Buddhist Hybrid Sanskrit writings emerged after the fifth century BCE codification of Classical Sanskrit by the scholar Panini. Prior to this, Buddhist teachings are not known to have generally been recorded in Sanskrit. While Gautama Buddha was probably familiar with Sanskrit, he preferred to teach in local languages and at one point ruled against translating his teachings into Sanskrit (Sanskrit was a language reserved for the elites of Indian society, and the Buddha most likely wished to preserve the accessibility of his teachings)[citation needed]. After Panini's work in the fifth century BCE, Sanskrit became the pre-eminent language for literature and philosophy in India. Literature in local languages was deprecated by the elites of Indian society, and many works were converted into Sanskrit from the local languages in which they had been composed or preserved.
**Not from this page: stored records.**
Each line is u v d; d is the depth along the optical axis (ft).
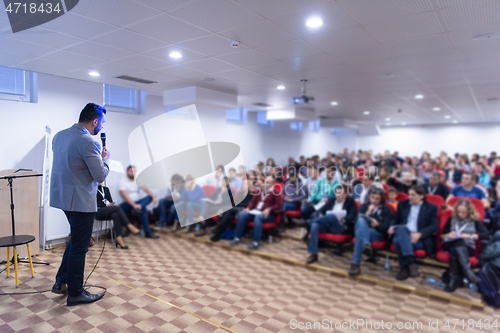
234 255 14.71
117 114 13.85
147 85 16.97
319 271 12.87
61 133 7.07
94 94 15.69
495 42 10.47
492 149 40.45
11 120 12.88
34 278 9.21
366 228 12.52
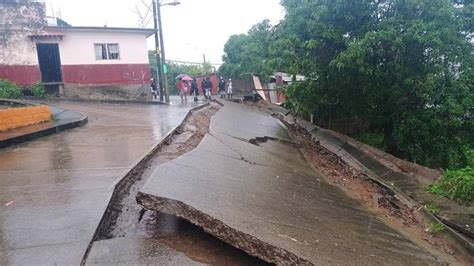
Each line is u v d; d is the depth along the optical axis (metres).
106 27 20.66
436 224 6.68
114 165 6.52
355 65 11.32
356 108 13.85
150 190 4.13
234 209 4.34
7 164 6.75
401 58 11.34
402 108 12.34
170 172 5.20
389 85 12.13
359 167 11.00
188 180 5.02
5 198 4.90
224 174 6.11
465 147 11.28
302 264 3.54
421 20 10.70
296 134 16.39
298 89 15.34
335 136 14.47
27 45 19.45
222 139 9.80
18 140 8.83
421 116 11.66
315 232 4.57
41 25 19.58
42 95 19.61
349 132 15.37
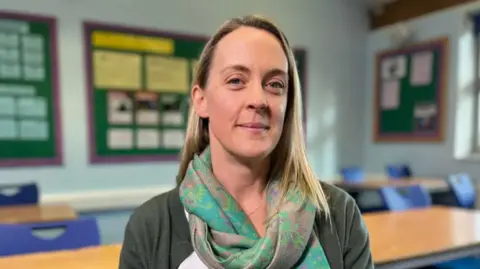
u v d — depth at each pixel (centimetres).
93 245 136
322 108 386
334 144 395
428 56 350
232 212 71
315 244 72
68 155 281
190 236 71
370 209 339
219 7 333
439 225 151
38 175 273
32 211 198
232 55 68
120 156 299
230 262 66
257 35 70
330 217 76
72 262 108
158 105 311
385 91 392
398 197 206
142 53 302
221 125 69
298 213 72
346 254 76
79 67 281
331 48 389
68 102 279
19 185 234
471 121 337
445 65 337
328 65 388
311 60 378
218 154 74
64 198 276
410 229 144
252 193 77
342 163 401
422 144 358
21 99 264
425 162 356
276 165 79
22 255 116
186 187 75
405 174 356
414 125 364
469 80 334
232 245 69
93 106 287
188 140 83
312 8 377
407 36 363
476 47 334
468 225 150
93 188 291
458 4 327
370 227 147
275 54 70
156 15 307
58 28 273
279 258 67
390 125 388
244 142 67
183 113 320
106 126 293
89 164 289
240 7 342
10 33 259
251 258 66
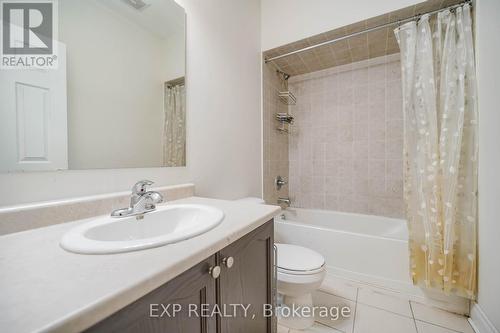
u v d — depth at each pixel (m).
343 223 2.33
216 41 1.51
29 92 0.70
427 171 1.45
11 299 0.33
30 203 0.70
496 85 1.11
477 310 1.24
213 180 1.48
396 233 2.06
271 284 0.93
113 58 0.93
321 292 1.60
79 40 0.82
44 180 0.74
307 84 2.62
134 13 1.01
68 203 0.74
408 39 1.54
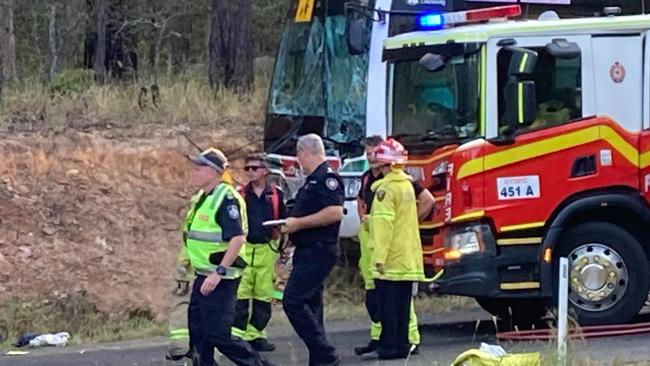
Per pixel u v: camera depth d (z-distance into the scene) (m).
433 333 12.84
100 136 17.91
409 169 12.16
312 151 10.12
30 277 15.05
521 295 11.70
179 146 18.08
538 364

As part of this trend, Buddhist teachings in India started to be translated into Sanskrit. In many cases, the rich grammatical rules of Sanskrit were combined with local features of Prakrit languages, such as a broader vocabulary or simpler grammatical forms. In other cases, incomplete knowledge of Panini's system lead to the introduction of grammatical errors or idiosyncrasies in these converted writings. The resulting language (or languages) — combining features of Sanskrit with elements of local languages — has become known to scholars as Buddhist Hybrid Sanskrit.

The term owes its usage and definition largely to the scholarship of Franklin Edgerton. Buddhist Hybrid Sanskrit is primarily studied in the modern world in order to study the Buddhist teachings that it records, and to study the development of Indo-Aryan languages. Compared to Pali and Classical Sanskrit, comparatively little study has been made of Buddhist Hybrid Sanskrit, in part because of the fewer available writings, and in part because of the view of some scholars that BHS is not distinct enough from Sanskrit to comprise a separate linguistic category. Edgerton writes that a reader of a Buddhist Hybrid Sanskrit text "will rarely encounter forms or expressions which are definitely ungrammatical, or at least more ungrammatical than, say, the Sanskrit of the epics, which also violates the strict rules of Pāņini. Yet every paragraph will contain words and turns of expression which, while formally unobjectionable ... would never be used by any non-Buddhist writer."[1]